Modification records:
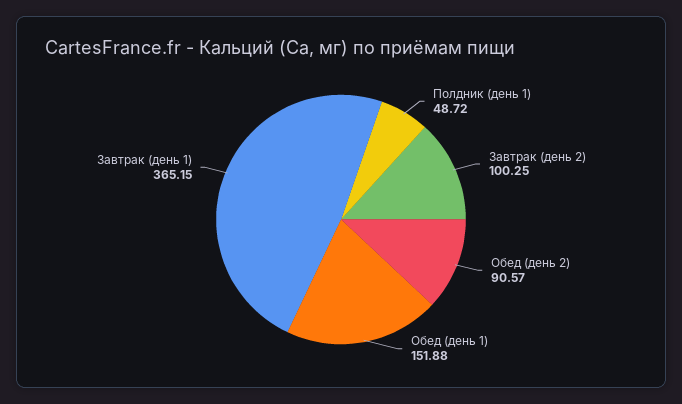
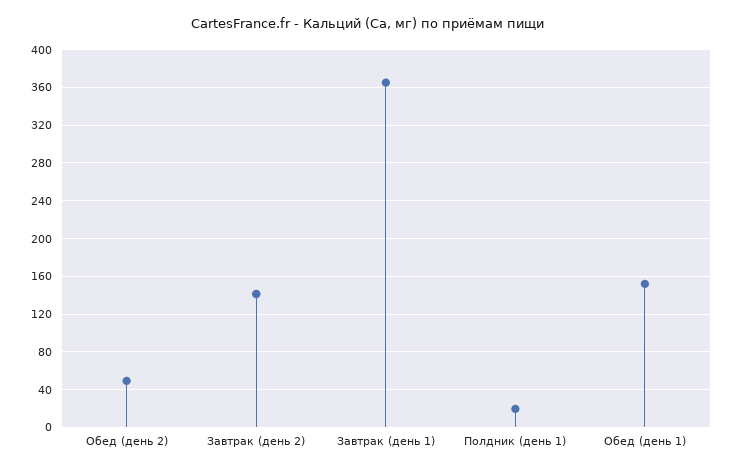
  {
-   "Полдник (день 1)": 48.72,
+   "Полдник (день 1)": 20,
-   "Завтрак (день 2)": 100.25,
+   "Завтрак (день 2)": 140,
-   "Обед (день 2)": 90.57,
+   "Обед (день 2)": 50,
    "Обед (день 1)": 151.88,
    "Завтрак (день 1)": 365.15
  }

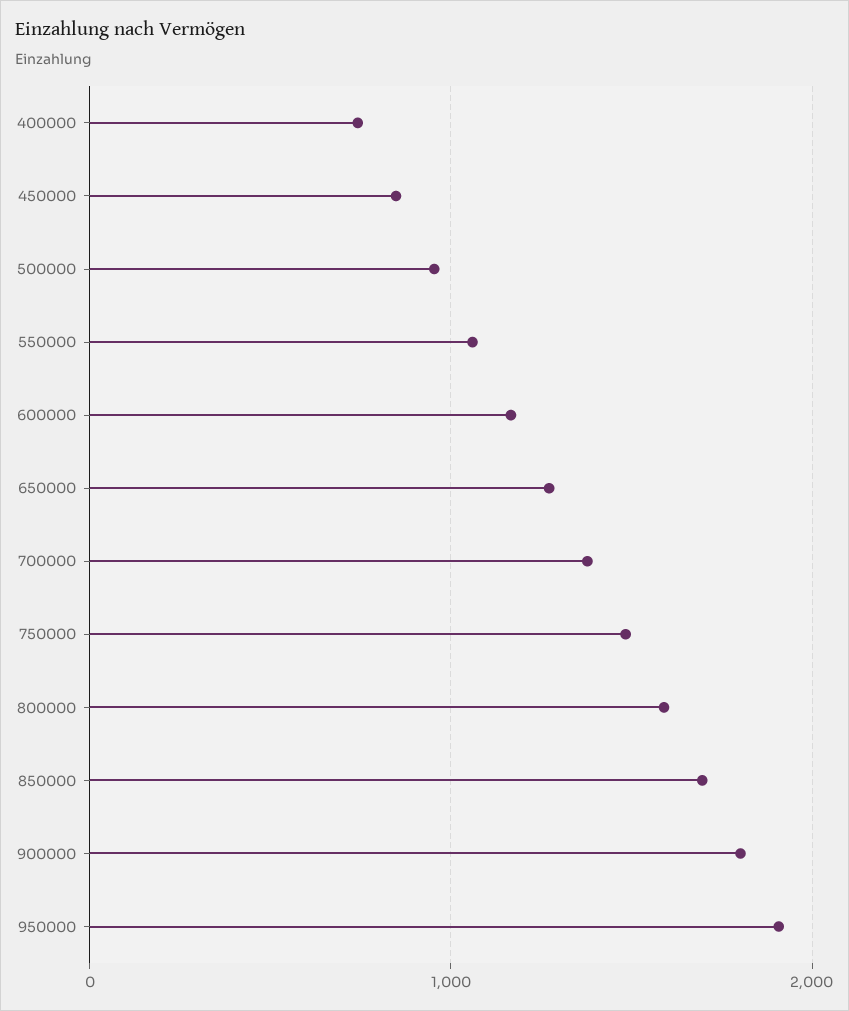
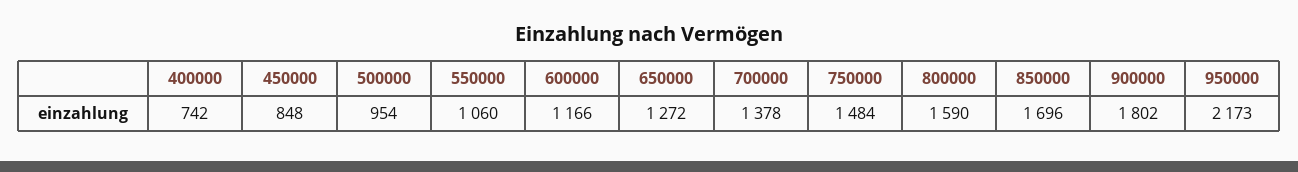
  {
    "400000": 742,
    "450000": 848,
    "500000": 954,
    "550000": 1060,
    "600000": 1166,
    "650000": 1272,
    "700000": 1378,
    "750000": 1484,
    "800000": 1590,
    "850000": 1696,
    "900000": 1802,
-   "950000": 1900
+   "950000": 2173
  }

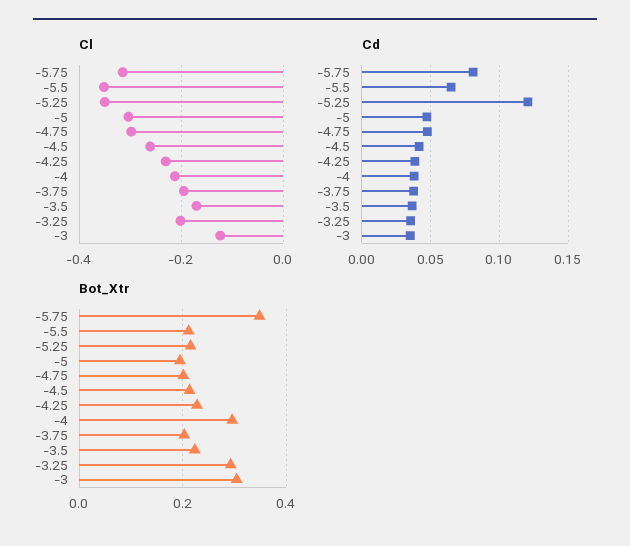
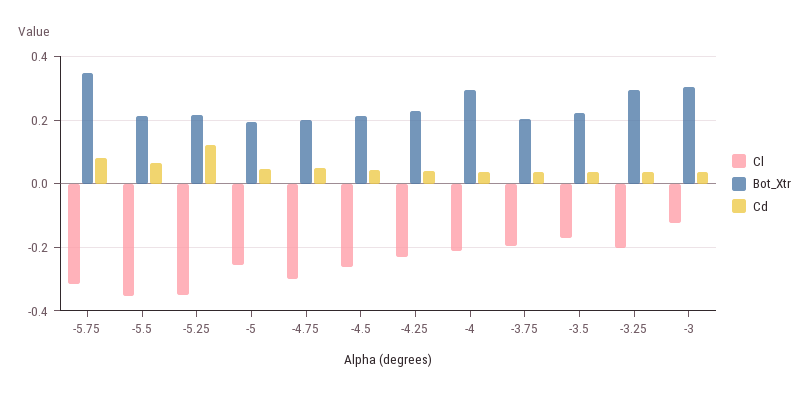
  {
    "Cl": {
      "-5.75": -0.32,
      "-5.5": -0.36,
      "-5.25": -0.36,
-     "-5": -0.3,
+     "-5": -0.26,
      "-4.75": -0.3,
      "-4.5": -0.26,
      "-4.25": -0.24,
      "-4": -0.22,
      "-3.75": -0.2,
      "-3.5": -0.18,
      "-3.25": -0.2,
      "-3": -0.12
    },
    "Cd": {
      "-5.75": 0.08,
      "-5.5": 0.065,
      "-5.25": 0.12,
      "-5": 0.045,
      "-4.75": 0.05,
      "-4.5": 0.04,
      "-4.25": 0.04,
      "-4": 0.04,
      "-3.75": 0.04,
      "-3.5": 0.035,
      "-3.25": 0.035,
      "-3": 0.035
    },
    "Bot_Xtr": {
      "-5.75": 0.34,
      "-5.5": 0.22,
      "-5.25": 0.22,
      "-5": 0.2,
      "-4.75": 0.2,
      "-4.5": 0.22,
      "-4.25": 0.22,
      "-4": 0.3,
      "-3.75": 0.2,
      "-3.5": 0.22,
      "-3.25": 0.3,
      "-3": 0.3
    }
  }

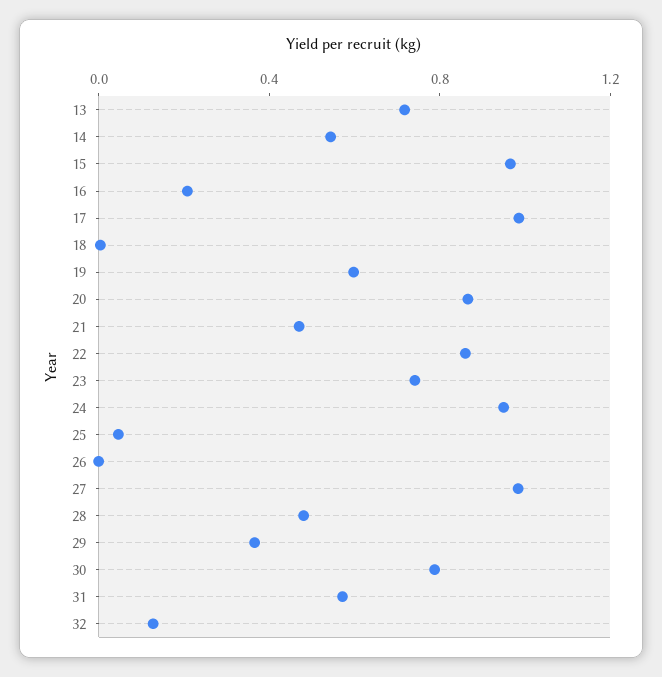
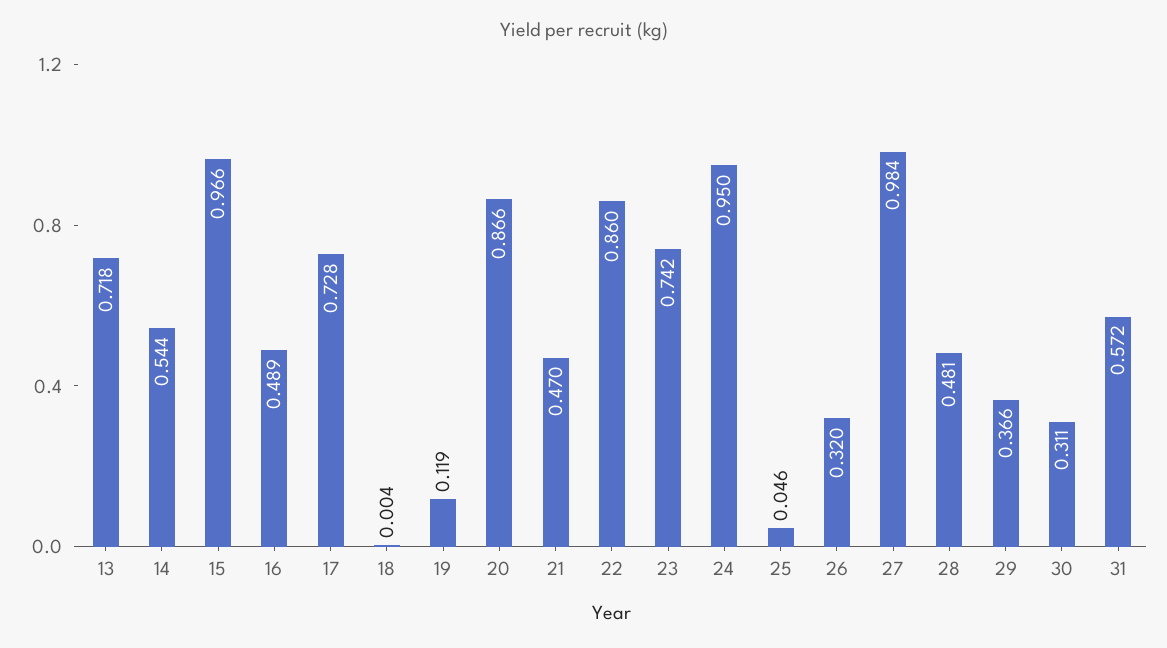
  {
    "13": 0.718,
    "14": 0.544,
    "15": 0.966,
-   "16": 0.2,
+   "16": 0.489,
-   "17": 1,
+   "17": 0.728,
    "18": 0.004,
-   "19": 0.6,
+   "19": 0.119,
    "20": 0.866,
    "21": 0.47,
    "22": 0.86,
    "23": 0.742,
    "24": 0.95,
    "25": 0.046,
-   "26": 0,
+   "26": 0.32,
    "27": 0.984,
    "28": 0.481,
    "29": 0.366,
-   "30": 0.8,
+   "30": 0.311,
-   "31": 0.572,
+   "31": 0.572
-   "32": 0.1
  }

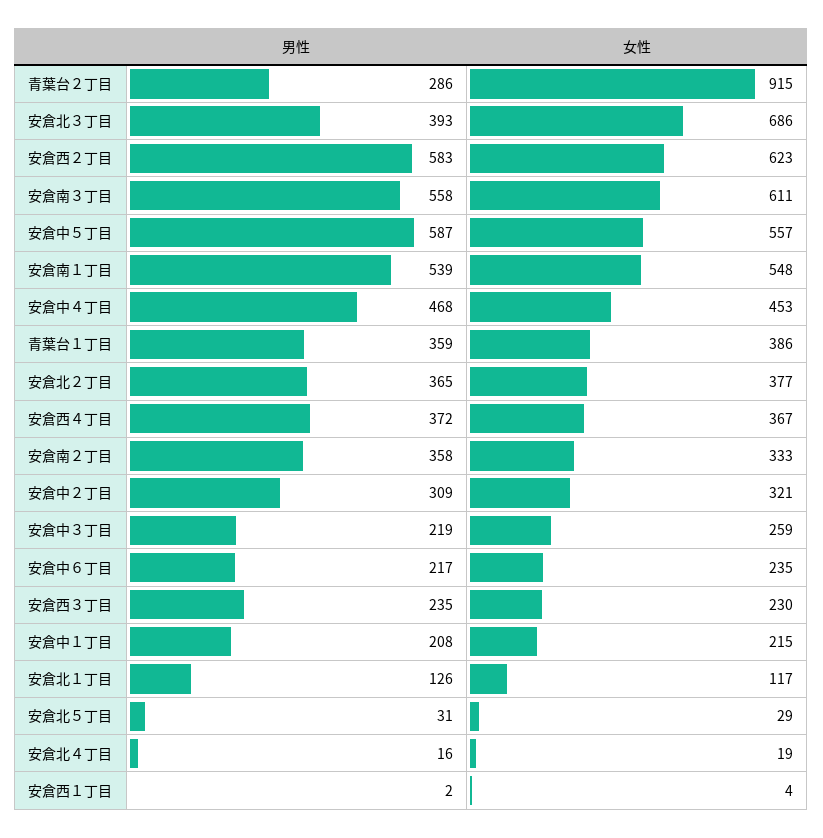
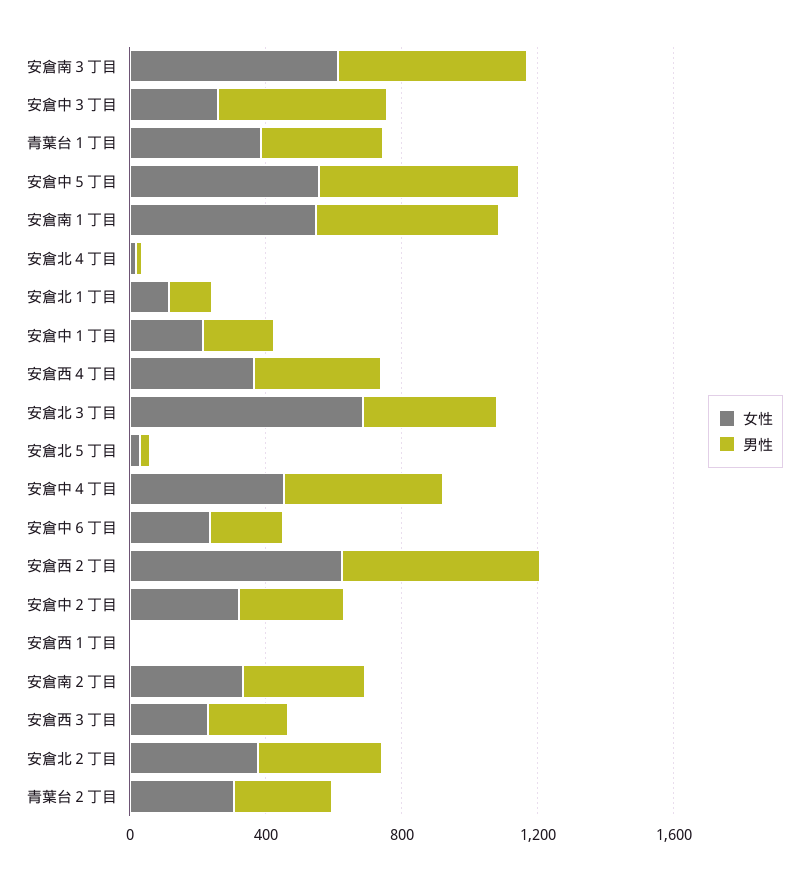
  {
    "男性": {
      "青葉台２丁目": 286,
      "安倉北３丁目": 393,
      "安倉西２丁目": 583,
      "安倉南３丁目": 558,
      "安倉中５丁目": 587,
      "安倉南１丁目": 539,
      "安倉中４丁目": 468,
      "青葉台１丁目": 359,
      "安倉北２丁目": 365,
      "安倉西４丁目": 372,
      "安倉南２丁目": 358,
      "安倉中２丁目": 309,
-     "安倉中３丁目": 219,
+     "安倉中３丁目": 500,
      "安倉中６丁目": 217,
      "安倉西３丁目": 235,
      "安倉中１丁目": 208,
      "安倉北１丁目": 126,
      "安倉北５丁目": 31,
      "安倉北４丁目": 16,
      "安倉西１丁目": 2
    },
    "女性": {
-     "青葉台２丁目": 915,
+     "青葉台２丁目": 300,
      "安倉北３丁目": 686,
      "安倉西２丁目": 623,
      "安倉南３丁目": 611,
      "安倉中５丁目": 557,
      "安倉南１丁目": 548,
      "安倉中４丁目": 453,
      "青葉台１丁目": 386,
      "安倉北２丁目": 377,
      "安倉西４丁目": 367,
      "安倉南２丁目": 333,
      "安倉中２丁目": 321,
      "安倉中３丁目": 259,
      "安倉中６丁目": 235,
      "安倉西３丁目": 230,
      "安倉中１丁目": 215,
      "安倉北１丁目": 117,
      "安倉北５丁目": 29,
      "安倉北４丁目": 19,
      "安倉西１丁目": 4
    }
  }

Task objective: Reproduce each line of the data containing the word "Обед".

Response to this task:
-   "Обед (день 2)": 90.57,
+   "Обед (день 2)": 50,
    "Обед (день 1)": 151.88,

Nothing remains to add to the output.